▸ Excerpt to read
----------------

Celebrate Black History by Supporting Re-Entry Programs
February is Black History Month. I remember when the notion of Black History Month was pretty controversial. These days, at least in some circles, Black History Month has kind of settled into a routine – a time when we talk about well known African American figures in the history of our nation.
That was never the intent behind the creation of a Month set aside to explore the history of African Americans. The great African Americans whose birthdays we celebrate in February, Frederick Douglas and W.E.B. DuBois, were scholars and authors, but they were also activists and implementors. They saw the need to improve the world, not just study it from afar. The lessons of African American History month are not just for, or about, African Americans. They are in many ways, the great lessons of American History.
I always like to say that ‘education is something that you do, and not just something that you know.’ If you learn about something that is a problem, something that is wrong, and you don’t do anything about it, then in my view, you really haven’t grasped the problem. I like to apply that philosophy to everything I do in life.
That brings me to one of the problems that has surfaced in the past decade or so, but which has not yet received the focus or the attention it deserves. I refer to the problem of the re-entry to civilian life each year of the large number of individuals who are incarcerated in our country. The United States has become the most incarcerated nation on the face of the earth. As I write this there are 2 million people in our Nation’s prisons and jails. In 1984 that number was only 400,000, of which 25,000 were in Federal prisons.
According to many studies, most of that increase is due to new sentencing schemes like mandatory minimums. However, as a result of our preoccupation with prison as a solution to so many of our social problems, especially the problem of drug use, we have poured our limited public resources into prisons and a prison system that is now eating away at the budgets of every state of the union, as well at the federal budget. We have made little or no progress in our battle with illegal drugs or drug addiction.
Those 2 million people locked away in our prisons are proportionately more than we would find in prison in China or in Russia or any other of the countries that we often talk about because of their civil and human rights violations. And it is a problem that we have got to get a handle on because many of these individuals come home every year.
Each year we expect about 650,000 to come home from jails and prison, and when they come home, they need to be reintegrated. But, unfortunately, when many of them come home, they cannot find a job. They cannot find a place to stay. There are laws that prohibit them from working.

----------------

▸ Dataset rows
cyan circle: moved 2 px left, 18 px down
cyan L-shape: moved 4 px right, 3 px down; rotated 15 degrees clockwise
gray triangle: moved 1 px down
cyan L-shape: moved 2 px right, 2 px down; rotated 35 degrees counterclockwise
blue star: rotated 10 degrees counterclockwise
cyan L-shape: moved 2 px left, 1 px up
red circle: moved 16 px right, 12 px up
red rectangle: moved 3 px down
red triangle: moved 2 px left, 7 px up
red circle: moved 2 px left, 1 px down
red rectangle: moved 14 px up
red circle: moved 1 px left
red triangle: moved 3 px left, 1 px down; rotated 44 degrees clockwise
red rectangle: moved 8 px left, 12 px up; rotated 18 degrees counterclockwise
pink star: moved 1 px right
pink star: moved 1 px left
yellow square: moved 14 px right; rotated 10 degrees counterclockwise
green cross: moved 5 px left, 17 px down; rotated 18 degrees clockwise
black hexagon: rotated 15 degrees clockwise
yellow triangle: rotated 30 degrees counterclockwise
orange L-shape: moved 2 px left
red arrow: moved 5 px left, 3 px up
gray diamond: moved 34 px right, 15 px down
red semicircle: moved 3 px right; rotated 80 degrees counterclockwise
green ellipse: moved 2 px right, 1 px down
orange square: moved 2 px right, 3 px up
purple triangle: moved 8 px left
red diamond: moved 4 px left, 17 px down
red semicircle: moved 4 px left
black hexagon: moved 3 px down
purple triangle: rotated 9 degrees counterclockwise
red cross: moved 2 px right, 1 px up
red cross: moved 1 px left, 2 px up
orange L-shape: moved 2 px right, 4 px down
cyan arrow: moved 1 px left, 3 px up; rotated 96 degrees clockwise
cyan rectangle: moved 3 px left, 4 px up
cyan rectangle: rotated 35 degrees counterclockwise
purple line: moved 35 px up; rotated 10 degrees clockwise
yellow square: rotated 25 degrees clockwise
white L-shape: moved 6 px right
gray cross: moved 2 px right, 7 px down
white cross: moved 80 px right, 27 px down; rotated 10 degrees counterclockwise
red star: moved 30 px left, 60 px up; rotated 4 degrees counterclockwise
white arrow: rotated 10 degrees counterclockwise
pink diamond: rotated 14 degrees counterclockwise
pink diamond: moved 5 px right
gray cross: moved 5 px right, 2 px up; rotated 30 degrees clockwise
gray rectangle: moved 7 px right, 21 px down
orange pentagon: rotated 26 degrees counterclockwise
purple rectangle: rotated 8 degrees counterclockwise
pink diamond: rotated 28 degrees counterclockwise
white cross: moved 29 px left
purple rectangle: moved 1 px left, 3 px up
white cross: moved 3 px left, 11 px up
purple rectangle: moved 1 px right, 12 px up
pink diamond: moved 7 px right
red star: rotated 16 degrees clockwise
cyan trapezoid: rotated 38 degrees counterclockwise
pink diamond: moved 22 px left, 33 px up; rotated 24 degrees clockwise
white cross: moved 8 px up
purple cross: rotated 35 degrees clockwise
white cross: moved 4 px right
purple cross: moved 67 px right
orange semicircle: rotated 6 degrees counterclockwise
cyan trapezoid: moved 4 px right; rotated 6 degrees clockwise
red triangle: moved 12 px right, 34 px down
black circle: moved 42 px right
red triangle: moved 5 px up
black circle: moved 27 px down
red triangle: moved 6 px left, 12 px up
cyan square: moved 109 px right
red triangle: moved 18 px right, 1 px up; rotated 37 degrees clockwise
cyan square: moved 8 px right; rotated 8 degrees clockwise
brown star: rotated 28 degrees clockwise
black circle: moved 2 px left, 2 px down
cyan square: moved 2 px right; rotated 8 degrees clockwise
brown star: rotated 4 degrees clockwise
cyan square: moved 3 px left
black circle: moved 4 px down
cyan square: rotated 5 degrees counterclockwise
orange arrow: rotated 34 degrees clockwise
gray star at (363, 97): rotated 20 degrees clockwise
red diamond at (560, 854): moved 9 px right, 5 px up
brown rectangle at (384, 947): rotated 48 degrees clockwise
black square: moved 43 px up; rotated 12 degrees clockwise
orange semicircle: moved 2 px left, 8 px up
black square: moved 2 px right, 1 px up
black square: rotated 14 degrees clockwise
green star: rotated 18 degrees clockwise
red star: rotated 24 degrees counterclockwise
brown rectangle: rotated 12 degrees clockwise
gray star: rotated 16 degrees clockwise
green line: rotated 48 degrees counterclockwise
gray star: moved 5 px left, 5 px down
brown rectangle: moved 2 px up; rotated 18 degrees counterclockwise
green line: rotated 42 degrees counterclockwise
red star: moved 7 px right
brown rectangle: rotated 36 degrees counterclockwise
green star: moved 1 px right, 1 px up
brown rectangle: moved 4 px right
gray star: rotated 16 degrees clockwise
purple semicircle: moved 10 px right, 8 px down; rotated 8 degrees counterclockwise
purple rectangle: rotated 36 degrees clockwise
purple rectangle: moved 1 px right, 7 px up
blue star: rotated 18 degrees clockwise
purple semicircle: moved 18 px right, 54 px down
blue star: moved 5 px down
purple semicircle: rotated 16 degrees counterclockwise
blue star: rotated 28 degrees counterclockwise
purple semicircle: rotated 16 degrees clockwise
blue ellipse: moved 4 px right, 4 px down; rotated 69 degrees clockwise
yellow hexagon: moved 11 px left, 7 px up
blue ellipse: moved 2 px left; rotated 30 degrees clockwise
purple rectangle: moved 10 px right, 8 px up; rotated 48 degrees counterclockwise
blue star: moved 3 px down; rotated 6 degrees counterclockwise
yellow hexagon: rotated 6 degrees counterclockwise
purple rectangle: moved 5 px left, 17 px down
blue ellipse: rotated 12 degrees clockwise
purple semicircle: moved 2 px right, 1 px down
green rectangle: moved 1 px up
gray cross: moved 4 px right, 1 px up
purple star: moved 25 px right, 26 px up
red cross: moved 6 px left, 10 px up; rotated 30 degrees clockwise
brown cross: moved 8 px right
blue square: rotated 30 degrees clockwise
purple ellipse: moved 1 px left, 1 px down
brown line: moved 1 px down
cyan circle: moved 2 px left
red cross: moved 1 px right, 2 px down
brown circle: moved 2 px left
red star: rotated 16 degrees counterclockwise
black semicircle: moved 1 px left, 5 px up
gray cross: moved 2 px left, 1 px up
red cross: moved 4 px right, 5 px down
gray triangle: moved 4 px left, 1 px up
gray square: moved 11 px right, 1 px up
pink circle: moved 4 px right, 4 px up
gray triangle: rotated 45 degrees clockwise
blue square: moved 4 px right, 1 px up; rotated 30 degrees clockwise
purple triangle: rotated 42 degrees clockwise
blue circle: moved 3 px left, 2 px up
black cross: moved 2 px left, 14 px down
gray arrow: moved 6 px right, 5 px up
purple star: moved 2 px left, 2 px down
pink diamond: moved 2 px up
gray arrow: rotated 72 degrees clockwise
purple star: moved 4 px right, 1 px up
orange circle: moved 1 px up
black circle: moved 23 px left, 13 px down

----------------

▸ To be done
A - Translate this sentence from the re-entry essay into Spanish: "The United States has become the most incarcerated nation on the face of the earth."
B - According to the re-entry essay, how many people were in the nation's prisons and jails in 1984?
C - Rewrite the passage of the re-entry essay starting with "I always like" and going on through "do in life.", swapping "philosophy" for "principle".

▸ Outputs for the tasks
A - Estados Unidos se ha convertido en la nación con más personas encarceladas de la faz de la tierra.

B - 400,000.

C -
I always like to say that ‘education is something that you do, and not just something that you know.’ If you learn about something that is a problem, something that is wrong, and you don’t do anything about it, then in my view, you really haven’t grasped the problem. I like to apply that principle to everything I do in life.